I asked if they were worse than their neighbours.
“No’ they,” said he. “And that’s the worst part of it. For if Colin Roy can get his business done in Appin, he has it all to begin again in the next country, which they call Mamore, and which is one of the countries of the Camerons. He’s King’s factor upon both, and from both he has to drive out the tenants; and indeed, Mr. Balfour (to be open with ye), it’s my belief that if he escapes the one lot, he’ll get his death by the other.”
So we continued talking and walking the great part of the day; until at last, Mr. Henderland, after expressing his delight in my company, and satisfaction at meeting with a friend of Mr. Campbell’s (“whom,” says he, “I will make bold to call that sweet singer of our covenanted Zion”), proposed that I should make a short stage, and lie the night in his house a little beyond Kingairloch. To say truth, I was overjoyed; for I had no great desire for John of the Claymore, and since my double misadventure, first with the guide and next with the gentleman skipper, I stood in some fear of any Highland stranger.
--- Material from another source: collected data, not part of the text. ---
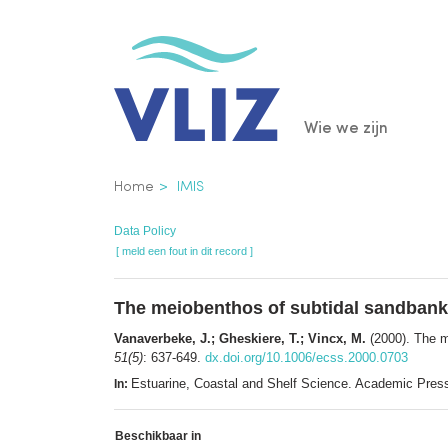
Overslaan
en
naar
de
Main
Wie we zijn
inhoud
gaan
navigatio
Kruimelpad
Home
IMIS
Data Policy
[ meld een fout in dit record ]
The meiobenthos of subtidal sandbanks
Vanaverbeke, J.; Gheskiere, T.; Vincx, M.
(2000). The m
51(5)
: 637-649.
dx.doi.org/10.1006/ecss.2000.0703
Estuarine, Coastal and Shelf Science. Academic Pre
In:
Beschikbaar in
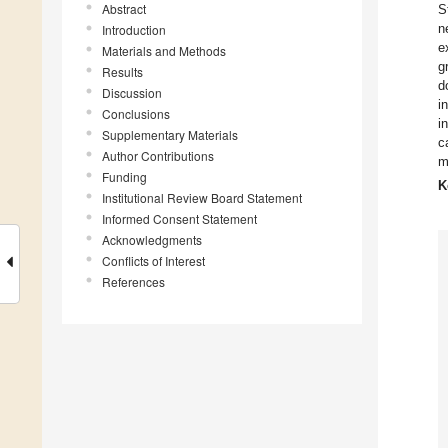
Abstract
S
n
Introduction
e
Materials and Methods
g
Results
d
Discussion
i
Conclusions
i
Supplementary Materials
c
Author Contributions
m
Funding
K
Institutional Review Board Statement
Informed Consent Statement
Acknowledgments
Conflicts of Interest
References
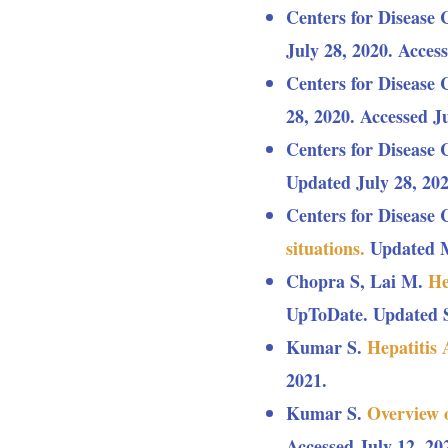
Centers for Disease 
July 28, 2020. Access
Centers for Disease 
28, 2020. Accessed Ju
Centers for Disease 
Updated July 28, 202
Centers for Disease 
situations.
Updated Ma
Chopra S, Lai M.
He
UpToDate. Updated S
Kumar S.
Hepatitis
2021.
Kumar S.
Overview 
Accessed July 12, 20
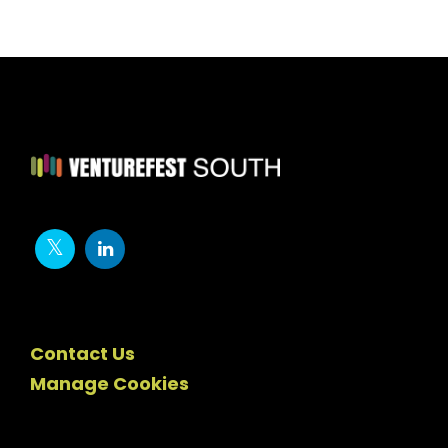
Contact Us
Manage Cookies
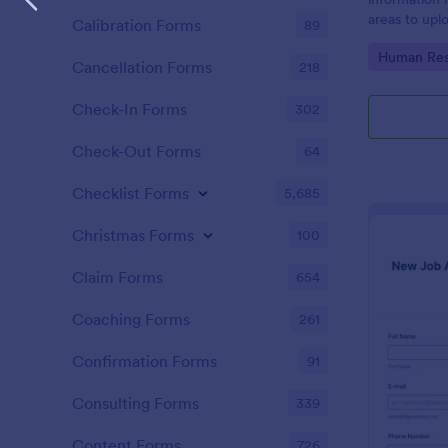
areas to up
Calibration Forms
89
additional i
Go to Cate
Human Res
CV applicati
Cancellation Forms
218
Check-In Forms
302
Check-Out Forms
64
Checklist Forms
5,685
Christmas Forms
100
Claim Forms
654
Coaching Forms
261
Confirmation Forms
91
Consulting Forms
339
Content Forms
726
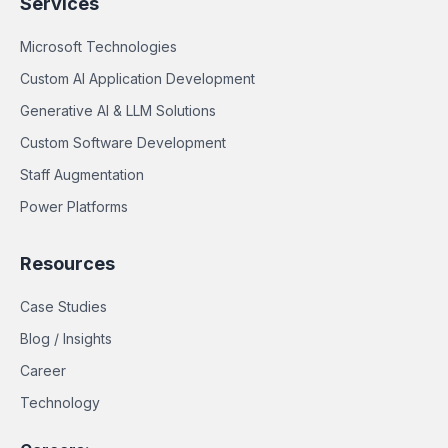
Services
Microsoft Technologies
Custom AI Application Development
Generative AI & LLM Solutions
Custom Software Development
Staff Augmentation
Power Platforms
Resources
Case Studies
Blog / Insights
Career
Technology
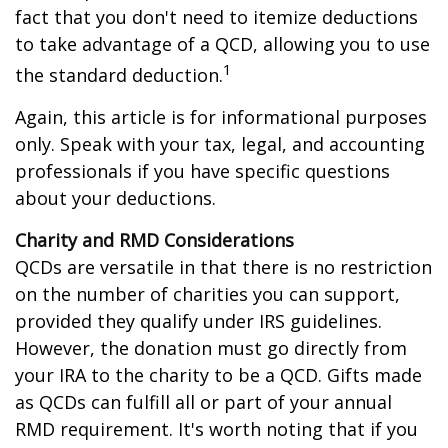
fact that you don't need to itemize deductions
to take advantage of a QCD, allowing you to use
1
the standard deduction.
Again, this article is for informational purposes
only. Speak with your tax, legal, and accounting
professionals if you have specific questions
about your deductions.
Charity and RMD Considerations
QCDs are versatile in that there is no restriction
on the number of charities you can support,
provided they qualify under IRS guidelines.
However, the donation must go directly from
your IRA to the charity to be a QCD. Gifts made
as QCDs can fulfill all or part of your annual
RMD requirement. It's worth noting that if you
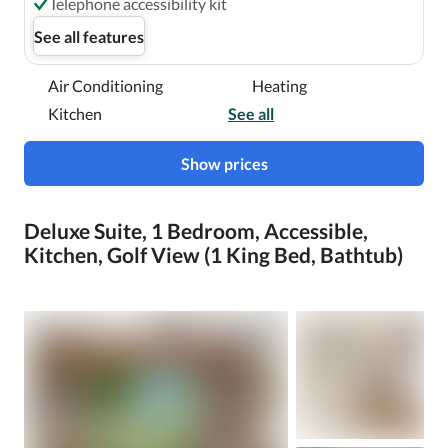
Telephone accessibility kit
See all features
Air Conditioning
Heating
Kitchen
See all
Show prices
Deluxe Suite, 1 Bedroom, Accessible,
Kitchen, Golf View (1 King Bed, Bathtub)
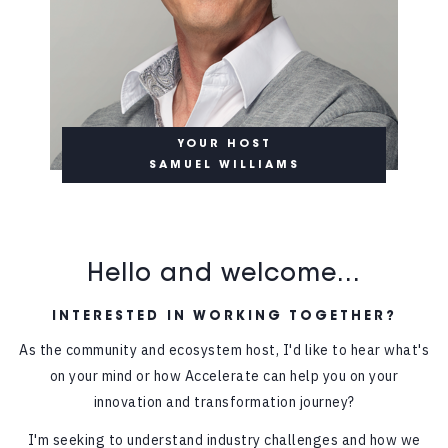
YOUR HOST
SAMUEL WILLIAMS
Hello and welcome...
INTERESTED IN WORKING TOGETHER?
As the community and ecosystem host, I'd like to hear what's
on your mind or how Accelerate can help you on your
innovation and transformation journey?
I'm seeking to understand industry challenges and how we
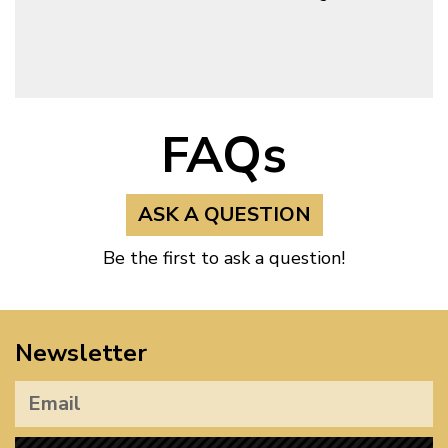
FAQs
ASK A QUESTION
Be the first to ask a question!
Newsletter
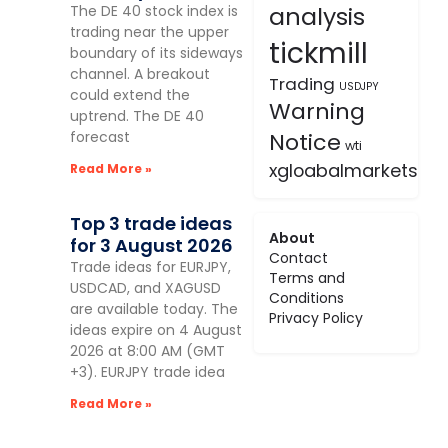
analysis
The DE 40 stock index is
trading near the upper
tickmill
boundary of its sideways
channel. A breakout
Trading
USDJPY
could extend the
Warning
uptrend. The DE 40
forecast
Notice
wti
xgloabalmarkets
Read More »
Top 3 trade ideas
About
for 3 August 2026
Contact
Trade ideas for EURJPY,
Terms and
USDCAD, and XAGUSD
Conditions
are available today. The
Privacy Policy
ideas expire on 4 August
2026 at 8:00 AM (GMT
+3). EURJPY trade idea
Read More »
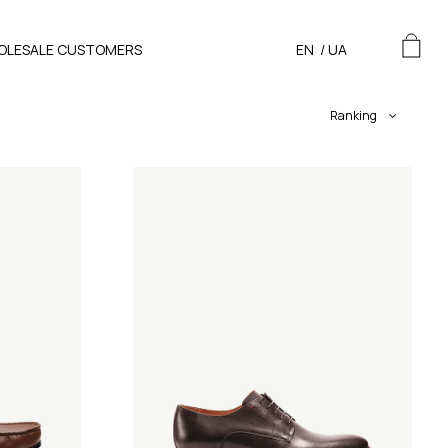
OLESALE CUSTOMERS
EN
/
UA
Ranking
Accordingly we shook hands upon the bargain, and came in the afternoon to a small house, standing alone by the shore of the Linnhe Loch. The sun was already gone from the desert mountains of Ardgour upon the hither side, but shone on those of Appin on the farther; the loch lay as still as a lake, only the gulls were crying round the sides of it; and the whole place seemed solemn and uncouth.